SAHAYA çıkılıyor, G.Saray hayati bir maç oynayacak, tribünlerden, ‘‘Fatih buraya’’ sesleri yükseliyor.

Karşılıklı bir elektrik var. Sonra bir anda tribünlerden, ‘‘..ne basın’’ sloganı patlıyor. Ne yapmış basın? G.Saray'ın iyi oynamadığını, Fatih Terim'in zaman zaman yanlış kadro çıkarttığını, sarı kırmızılı takımın fizik olarak hazır olmadığını yazmış. Bunu hangi basın yazmış? Kimseye göbekten bağlı olmayan basın yazmış. Şartlanmayanlar, at gözlüğü ile bakmayanlar yazmış. Maçtan önce böyle bir şov ve anti tepki bence yanlış.

Çıkmaz sokak

Peki ne oldu şimdi? Nereye geldik? Çıkmaz sokağa. Futbolda, ‘‘Olmaz olmaz’’ yoktur. Bir tek şansın kaldı. Barcelona'yı yeneceksin. Yani G.Saray geçen yılki kadrosunun üzerine para harcayıp bu sezona giren G.Saray, şu görüntüyle UEFA'ya bile giremiyor. Bundan sonrası artık mucizelere bağlı. Yani, direksiyon G.Saray'ın elinden gitti. Kamyon yoldan çıktı, şans eseri bir ağacın üzerine takıldı, öyle duruyor. 1 hafta sonra, çekici gelip tekrar yola mı çıkaracak, yoksa düşüp gidecek mi, hep beraber göreceğiz.

Dün gece L.Moskova sahaya, G.Saray'dan daha iyi yayıldı. Tek toplarla, 60 dakika G.Saray'ı, ‘‘Ramazan pidesi’’ gibi yaydılar. Her tarafını açtılar, sonra da batmaya başladılar. G.Saray'ın fizik gücü yeterli olmadığı için, ‘‘Defans yapayım’’ derken hücuma çıkamadı. Arada bir hücuma çıkıp çoğaldı, bu sefer geri dönemedi. İkinci yarı Terim, Pinto'yu Christian'ın yanına soktu.

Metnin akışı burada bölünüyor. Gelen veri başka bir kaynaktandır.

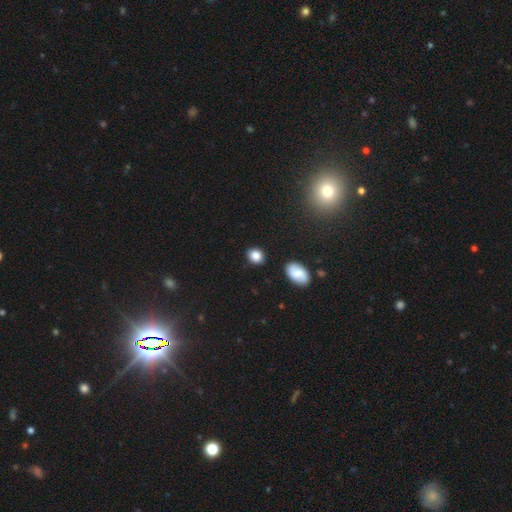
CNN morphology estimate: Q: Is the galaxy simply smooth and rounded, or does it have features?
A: smooth — 83%.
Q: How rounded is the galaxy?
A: round — 52%.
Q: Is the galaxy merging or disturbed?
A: none — 85%.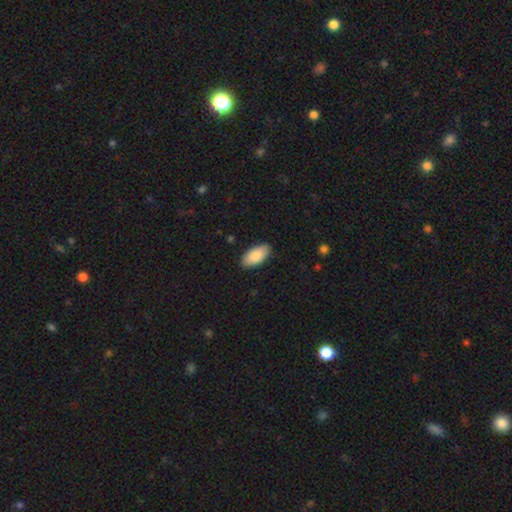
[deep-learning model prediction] This appears to be a smooth galaxy with no disk features (87%) that is in between round and cigar-shaped (93%). Merging: none (88%).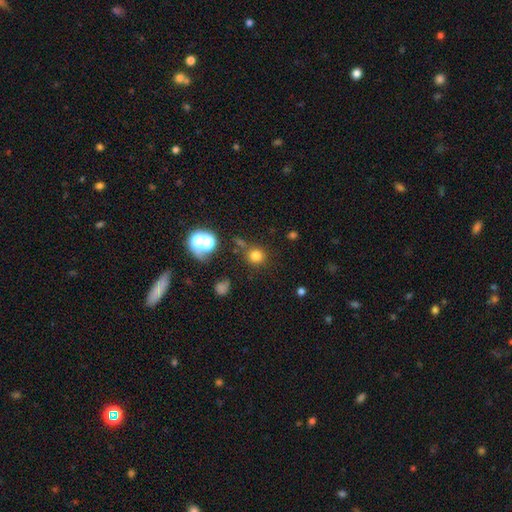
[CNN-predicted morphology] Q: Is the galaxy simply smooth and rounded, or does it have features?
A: smooth — 73%.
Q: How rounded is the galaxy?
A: round — 91%.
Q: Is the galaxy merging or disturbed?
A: none — 79%.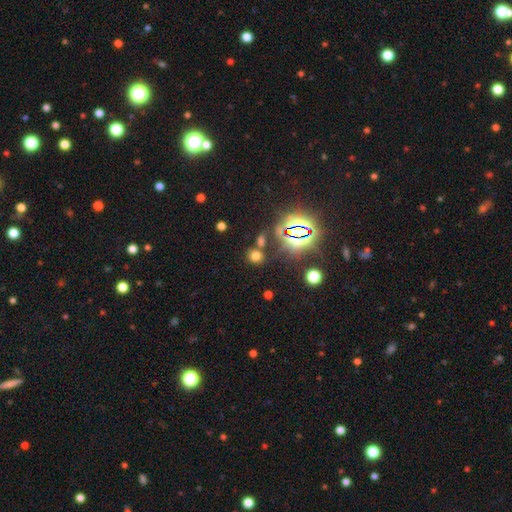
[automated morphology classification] Q: Smooth or featured?
A: smooth (57%); runner-up: star or artifact (36%)
Q: How rounded?
A: round (74%); runner-up: in between (24%)
Q: Merging?
A: none (75%); runner-up: merger (12%)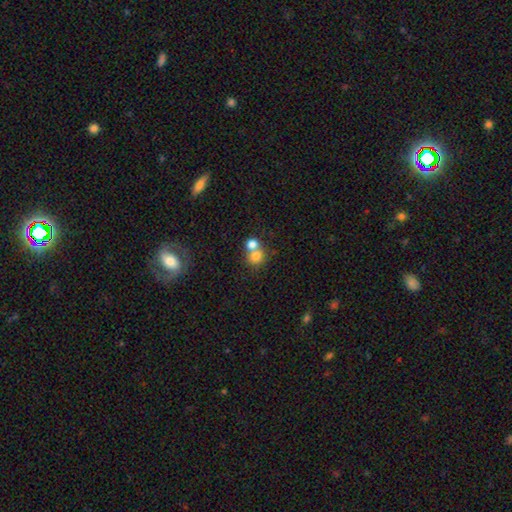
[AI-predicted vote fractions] Morphology: type=smooth (77%); roundness=round (81%); merging=merger (53%).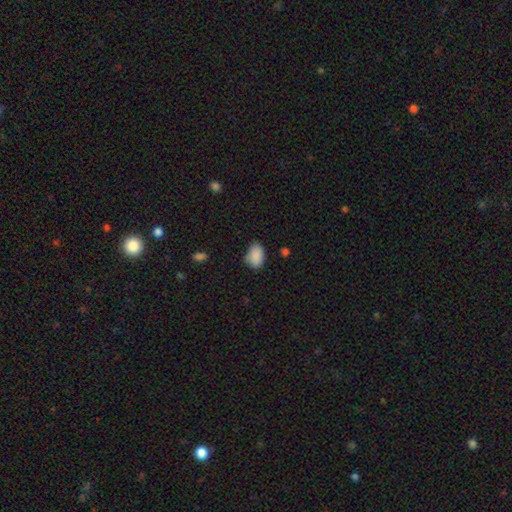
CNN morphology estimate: smooth_or_featured: smooth (p=0.89) [alt: star or artifact p=0.07]
how_rounded: in between (p=0.83) [alt: round p=0.16]
merging: none (p=0.72) [alt: minor disturbance p=0.22]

Sol tarafa giren Hasan, oyuna biraz hareketlilik getirdi. Bu defa da, Christian ve Pinto'nun yanına Batista sokulamadı. Seken bütün toplar, rakip oyunculara gitti.

Tahaflık var

G.Saray kazandığı bütün kornerleri ön direğe kullandı. Bir tanesi arka direğe gitmedi. Rakip ise bütün kornerlerde tehlikeli oldu. 6-7 futbolcu ceza alanında ters koşu yaparak G.Saray'ı şaşırttı. Maçın en önemli noktası ise G.Saray'ın 90 dakika boyunca, hep soldan hücum yapmasıydı. Sağdan hiç gelmediler. Böyle olunca da, rakip defans blok olarak sağdan sola dönmedi. Defans, blok olarak tek yönlü mücadele edip aynı yöne dikkat edince, az hata yapar. Nitekim, L.Moskova defansı tek bir hata ile maçı tamamladı. Onda da Hasan golü buldu.

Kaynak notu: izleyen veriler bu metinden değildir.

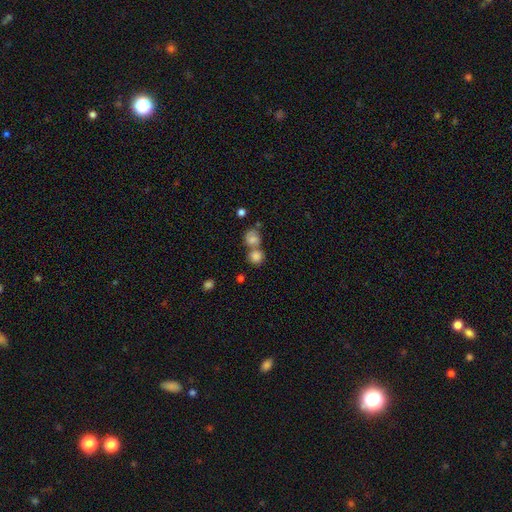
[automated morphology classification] type=smooth (79%); roundness=round (80%); merging=merger (52%).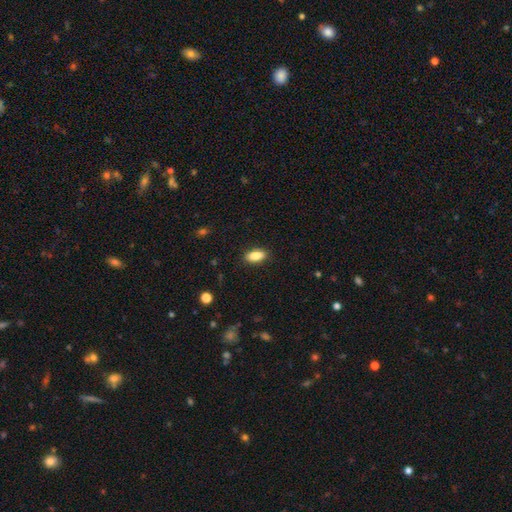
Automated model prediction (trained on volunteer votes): smooth-or-featured: smooth: 88% | star or artifact: 7% | featured or disk: 4%
  how-rounded: in between: 88% | cigar-shaped: 9% | round: 3%
  merging: none: 88% | minor disturbance: 9% | major disturbance: 2% | merger: 1%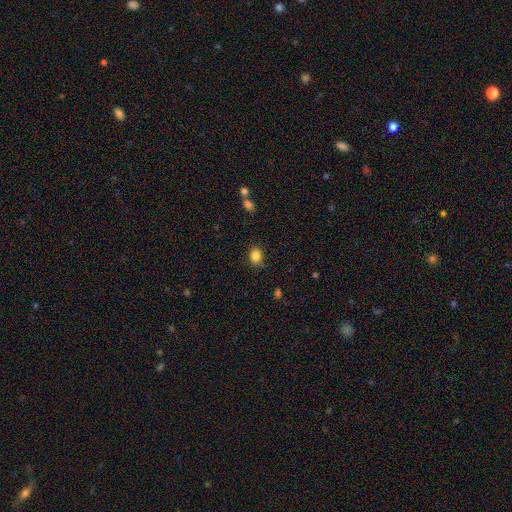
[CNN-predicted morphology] type=smooth (85%); roundness=round (58%); merging=none (77%).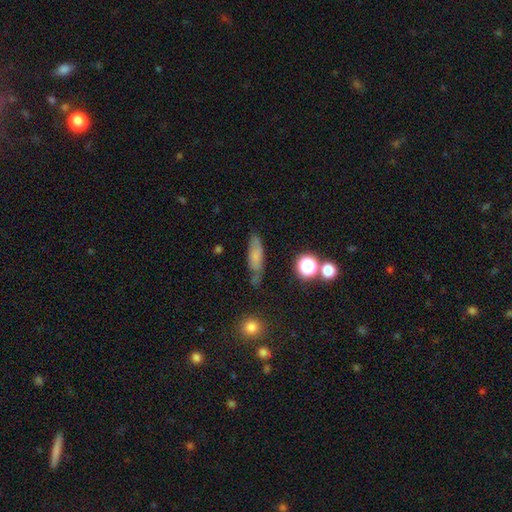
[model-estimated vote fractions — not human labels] Overall: smooth (65%). How rounded: cigar-shaped (48%; in between 47%). Merging: none (64%).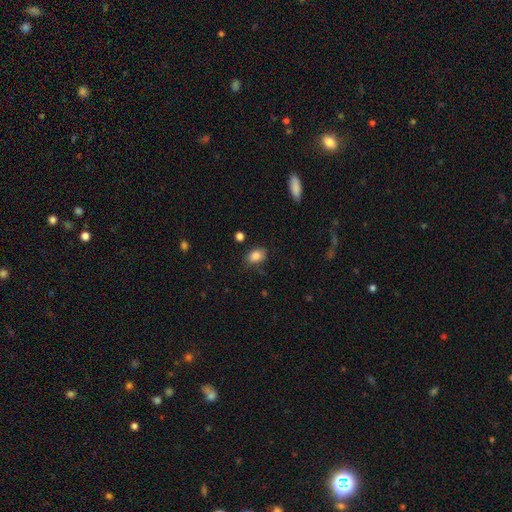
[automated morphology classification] A smooth galaxy with no disk features (84%) that is in between round and cigar-shaped (77%). Merging: none (75%).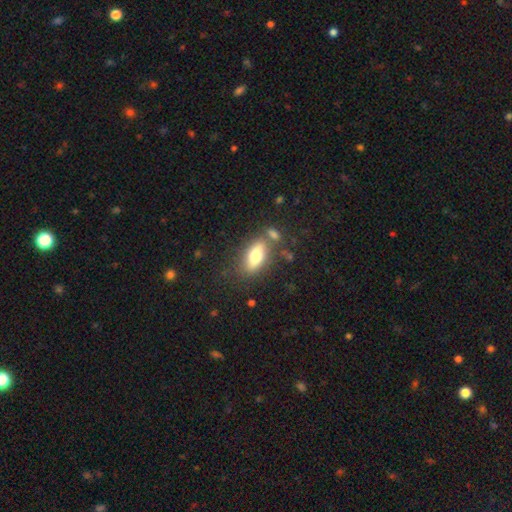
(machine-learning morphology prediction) The model was most divided on "smooth or featured": smooth: 68%, featured or disk: 24%, star or artifact: 8%. More confident: how rounded — in between (76%); merging — none (70%).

G.Saray'da bir tuhaflık var. Sahaya çıkan kadro, yedekler ve basın tribünün önünde oturan kadroya giremeyen futbolcuların yüzlerinde, bir keyifsizlik, parçalı bir hava görüyorsunuz. Eskiden kadro dışı kalan futbolcular bile takımla aynı havayı yansıtır, heyecanlanır, bağırır zıplardı. Yani G.Saray'da rekabet sanki, biraz ‘‘Haksız rekabete’’ dönmüş. Belki de sorunun aslı ve cevabı burada yatıyor.

Yardımcı hakemlerin kaldırıp kaldırmadığı bayraklara rağmen, maçın hakemi mükemmeldi.